Barcelona, October
Three districts of Barcelona, on foot, in one day
From the harbour at Drassanes up to the back of Montjuïc through three districts that do not share much except that the rents are still low enough to be interesting. A walk that takes six hours and nineteen kilometres if you do it right.
Barcelona has been written about so many times in the last twenty years that it now exists for visitors as a series of postcards: Sagrada Família, La Boqueria, the long beach at Barceloneta, the alleys of the Gothic Quarter. None of those places are bad. All of them are exhausted. They have been worn down by their own popularity into a kind of municipal sameness. You can stand inside any of them and feel that nobody around you, including yourself, is really here.
The walk I am about to describe goes nowhere near any of those places. It starts at the harbour, at the foot of the Mirador de Colón, and finishes six hours later at the upper edge of Montjuïc, where the city ends and the gardens begin. It passes through three districts — El Raval, Poble-sec, Sants — that are not on the postcard, and that have, in consequence, retained more of the texture of an actual city.
El Raval
I went up Rambla del Raval.
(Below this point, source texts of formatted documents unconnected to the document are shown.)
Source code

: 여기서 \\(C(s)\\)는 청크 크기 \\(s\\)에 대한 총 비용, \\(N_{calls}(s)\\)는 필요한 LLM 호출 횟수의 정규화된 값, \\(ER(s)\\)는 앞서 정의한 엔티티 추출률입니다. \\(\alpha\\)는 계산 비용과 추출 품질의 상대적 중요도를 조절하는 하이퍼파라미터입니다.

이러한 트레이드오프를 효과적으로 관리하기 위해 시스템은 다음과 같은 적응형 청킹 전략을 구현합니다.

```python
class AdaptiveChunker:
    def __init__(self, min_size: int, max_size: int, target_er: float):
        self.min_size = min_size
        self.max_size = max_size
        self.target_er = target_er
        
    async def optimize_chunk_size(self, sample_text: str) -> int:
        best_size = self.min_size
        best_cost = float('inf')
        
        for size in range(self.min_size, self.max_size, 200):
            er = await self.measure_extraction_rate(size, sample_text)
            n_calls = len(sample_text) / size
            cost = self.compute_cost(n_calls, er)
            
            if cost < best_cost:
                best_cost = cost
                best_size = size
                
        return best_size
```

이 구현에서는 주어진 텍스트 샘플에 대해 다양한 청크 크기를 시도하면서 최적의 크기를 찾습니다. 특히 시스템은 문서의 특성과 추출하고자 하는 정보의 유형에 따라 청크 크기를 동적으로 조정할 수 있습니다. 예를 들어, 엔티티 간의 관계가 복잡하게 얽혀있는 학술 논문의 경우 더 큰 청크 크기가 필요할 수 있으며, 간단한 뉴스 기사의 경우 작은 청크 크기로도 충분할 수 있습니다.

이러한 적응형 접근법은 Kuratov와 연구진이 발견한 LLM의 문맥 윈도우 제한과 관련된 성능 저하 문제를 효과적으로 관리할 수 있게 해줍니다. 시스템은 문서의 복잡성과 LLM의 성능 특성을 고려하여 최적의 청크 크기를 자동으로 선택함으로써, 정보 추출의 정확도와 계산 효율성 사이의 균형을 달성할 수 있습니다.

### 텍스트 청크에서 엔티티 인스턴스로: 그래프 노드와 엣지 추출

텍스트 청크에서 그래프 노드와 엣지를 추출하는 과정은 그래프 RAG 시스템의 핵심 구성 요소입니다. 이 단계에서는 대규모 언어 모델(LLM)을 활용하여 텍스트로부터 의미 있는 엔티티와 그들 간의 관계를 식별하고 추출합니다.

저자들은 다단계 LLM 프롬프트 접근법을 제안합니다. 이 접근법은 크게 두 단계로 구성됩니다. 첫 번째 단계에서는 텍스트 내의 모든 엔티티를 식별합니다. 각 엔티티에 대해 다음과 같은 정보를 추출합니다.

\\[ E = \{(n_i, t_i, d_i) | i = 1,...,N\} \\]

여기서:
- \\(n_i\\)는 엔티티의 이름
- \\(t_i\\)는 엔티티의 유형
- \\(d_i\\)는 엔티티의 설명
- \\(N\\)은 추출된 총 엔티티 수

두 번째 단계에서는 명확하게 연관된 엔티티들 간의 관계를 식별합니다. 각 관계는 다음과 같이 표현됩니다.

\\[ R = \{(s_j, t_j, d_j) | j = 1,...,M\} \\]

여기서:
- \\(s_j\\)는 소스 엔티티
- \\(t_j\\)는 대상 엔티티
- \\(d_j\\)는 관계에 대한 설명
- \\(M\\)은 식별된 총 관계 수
It is the wide, palm-lined street that bisects the district from north to south, and it is unfashionable for reasons that have nothing to do with the street itself. The cafés at the southern end are run by Pakistani families who have been there for thirty years and who make better breakfast eggs than any of the brunch spots on the Eixample. I stopped for coffee at one of them. The owner did not look up. This was a relief.
The unfashionable parts of a fashionable city are where the city is still itself.
The Filmoteca de Catalunya, halfway up the Rambla, is the kind of cultural institution every European city wishes it had. The lobby is open during the day even if there is no screening. The bookshop is small but well-curated. I bought a copy of a book about Pasolini that I did not need, and the woman at the till asked me in Catalan whether I wanted a bag. I said no in Spanish, and she said something I did not understand in Catalan, and that was the end of it.
Poble-sec
Poble-sec begins where El Raval ends, separated by Paral·lel — the wide avenue that used to be the theatre district and is now mostly fast food and physiotherapy clinics. Poble-sec proper is the network of small streets that climb up the lower flanks of Montjuïc. The streets are too narrow for cars, the buildings are too short for shadows, and the cafés are still cheap in the way that Barcelona cafés stopped being cheap fifteen years ago.
I had lunch on Carrer Blai, which is the famous tapas street and which is therefore considerably less interesting than the streets that run parallel to it. The trick is to walk Blai, look at what people are eating, and then walk one street up and order the same thing for half the price. I did this. It worked.
Sants
Sants is the district most people only know as "the place near the station". It is, in fact, an entire neighbourhood, with a long history of being industrial, then working-class, then forgotten, and now slowly noticed. The streets are wider than Poble-sec and the buildings are newer. The bakery at the corner of Carrer de Vallespir was the best thing I ate all day.
Sants is also where I stopped, after six hours and nineteen kilometres, in the small park at the top of Carrer de Sants, with the sun setting behind the mountain and a glass of water that the café owner brought me without being asked.
How to do this walk
- Start early. The harbour in October is at its best around eight in the morning, when the cleaning crews are still working and there are no tourists.
- Wear actual shoes. Cobblestones, the climb up to Poble-sec, the climb back down.
- Eat two meals. Lunch on Blai or one street over, dinner in Sants. The walk is too long for one meal in the middle.
- Don't book a tour. You will not see any of these streets on a tour. A tour will take you, by definition, to the Gothic Quarter.